- _What is expected_
If a line in the material below has the string "probability를", copy it out.

[[ Material to process, beginning ]]

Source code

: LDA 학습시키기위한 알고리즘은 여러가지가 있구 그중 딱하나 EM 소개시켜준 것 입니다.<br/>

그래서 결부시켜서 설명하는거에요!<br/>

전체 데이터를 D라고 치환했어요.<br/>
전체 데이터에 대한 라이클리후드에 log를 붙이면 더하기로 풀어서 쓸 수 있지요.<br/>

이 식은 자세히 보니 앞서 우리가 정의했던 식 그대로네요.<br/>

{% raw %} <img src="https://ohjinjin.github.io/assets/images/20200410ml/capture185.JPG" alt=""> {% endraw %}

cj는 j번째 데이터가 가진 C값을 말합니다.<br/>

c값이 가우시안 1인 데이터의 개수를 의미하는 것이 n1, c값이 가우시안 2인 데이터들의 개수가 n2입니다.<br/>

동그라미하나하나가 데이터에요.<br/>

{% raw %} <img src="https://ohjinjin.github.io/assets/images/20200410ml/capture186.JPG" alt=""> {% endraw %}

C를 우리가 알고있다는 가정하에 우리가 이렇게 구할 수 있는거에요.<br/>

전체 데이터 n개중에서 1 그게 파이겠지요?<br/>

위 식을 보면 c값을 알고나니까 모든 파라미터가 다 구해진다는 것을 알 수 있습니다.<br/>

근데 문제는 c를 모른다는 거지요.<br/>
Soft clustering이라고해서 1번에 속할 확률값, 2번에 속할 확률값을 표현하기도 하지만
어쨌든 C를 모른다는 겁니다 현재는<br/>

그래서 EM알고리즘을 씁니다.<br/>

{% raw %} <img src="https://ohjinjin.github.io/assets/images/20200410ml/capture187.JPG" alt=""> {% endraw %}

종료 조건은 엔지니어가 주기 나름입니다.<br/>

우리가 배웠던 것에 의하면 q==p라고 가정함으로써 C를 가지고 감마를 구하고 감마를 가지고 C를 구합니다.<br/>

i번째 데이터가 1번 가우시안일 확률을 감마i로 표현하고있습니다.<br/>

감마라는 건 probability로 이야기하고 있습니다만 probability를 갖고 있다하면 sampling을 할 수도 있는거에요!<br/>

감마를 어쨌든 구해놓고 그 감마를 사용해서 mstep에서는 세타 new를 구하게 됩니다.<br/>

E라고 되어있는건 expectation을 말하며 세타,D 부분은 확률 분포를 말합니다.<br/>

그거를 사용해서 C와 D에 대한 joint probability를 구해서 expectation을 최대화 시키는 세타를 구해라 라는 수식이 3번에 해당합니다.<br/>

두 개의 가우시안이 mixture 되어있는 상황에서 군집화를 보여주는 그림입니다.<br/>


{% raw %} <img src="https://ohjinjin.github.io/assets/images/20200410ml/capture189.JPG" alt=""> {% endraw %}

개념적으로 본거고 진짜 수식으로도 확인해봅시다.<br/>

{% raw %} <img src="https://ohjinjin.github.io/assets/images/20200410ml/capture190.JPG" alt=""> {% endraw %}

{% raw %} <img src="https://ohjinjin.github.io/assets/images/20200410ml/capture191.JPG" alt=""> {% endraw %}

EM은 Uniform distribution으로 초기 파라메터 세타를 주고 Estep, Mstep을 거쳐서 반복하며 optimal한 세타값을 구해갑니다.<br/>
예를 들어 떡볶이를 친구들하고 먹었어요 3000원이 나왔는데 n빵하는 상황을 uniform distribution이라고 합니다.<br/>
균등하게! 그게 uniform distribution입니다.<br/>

[[ Material to process, end ]]

- _Exercise answer_
감마라는 건 probability로 이야기하고 있습니다만 probability를 갖고 있다하면 sampling을 할 수도 있는거에요!<br/>
그거를 사용해서 C와 D에 대한 joint probability를 구해서 expectation을 최대화 시키는 세타를 구해라 라는 수식이 3번에 해당합니다.<br/>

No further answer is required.